#### [About this task]
In the records below, which lines include "right"? Copy them.

Extracted data entries
-----

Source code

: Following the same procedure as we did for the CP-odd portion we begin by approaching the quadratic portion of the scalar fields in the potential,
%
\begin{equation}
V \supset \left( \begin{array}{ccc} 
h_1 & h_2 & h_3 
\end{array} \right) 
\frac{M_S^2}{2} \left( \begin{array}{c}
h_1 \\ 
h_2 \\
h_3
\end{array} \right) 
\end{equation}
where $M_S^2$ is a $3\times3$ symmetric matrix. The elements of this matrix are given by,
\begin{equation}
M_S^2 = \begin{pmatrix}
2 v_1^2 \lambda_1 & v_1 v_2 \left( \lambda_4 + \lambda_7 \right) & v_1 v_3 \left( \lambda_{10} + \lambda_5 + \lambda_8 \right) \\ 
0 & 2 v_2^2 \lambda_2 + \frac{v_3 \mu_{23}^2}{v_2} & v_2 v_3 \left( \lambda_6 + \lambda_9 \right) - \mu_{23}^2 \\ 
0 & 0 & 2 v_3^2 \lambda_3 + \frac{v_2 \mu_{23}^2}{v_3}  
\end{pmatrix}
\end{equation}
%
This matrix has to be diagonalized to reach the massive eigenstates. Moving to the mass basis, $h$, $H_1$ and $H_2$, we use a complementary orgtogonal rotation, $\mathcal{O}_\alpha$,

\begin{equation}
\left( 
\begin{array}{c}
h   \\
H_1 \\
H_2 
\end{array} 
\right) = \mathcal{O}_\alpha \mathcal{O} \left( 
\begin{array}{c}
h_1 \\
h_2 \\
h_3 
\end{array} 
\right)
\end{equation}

-----

#### [Exercise response]
\end{array} \right) 
\end{array} \right) 
2 v_1^2 \lambda_1 & v_1 v_2 \left( \lambda_4 + \lambda_7 \right) & v_1 v_3 \left( \lambda_{10} + \lambda_5 + \lambda_8 \right) \\ 
0 & 2 v_2^2 \lambda_2 + \frac{v_3 \mu_{23}^2}{v_2} & v_2 v_3 \left( \lambda_6 + \lambda_9 \right) - \mu_{23}^2 \\ 
\right) = \mathcal{O}_\alpha \mathcal{O} \left( 
\right)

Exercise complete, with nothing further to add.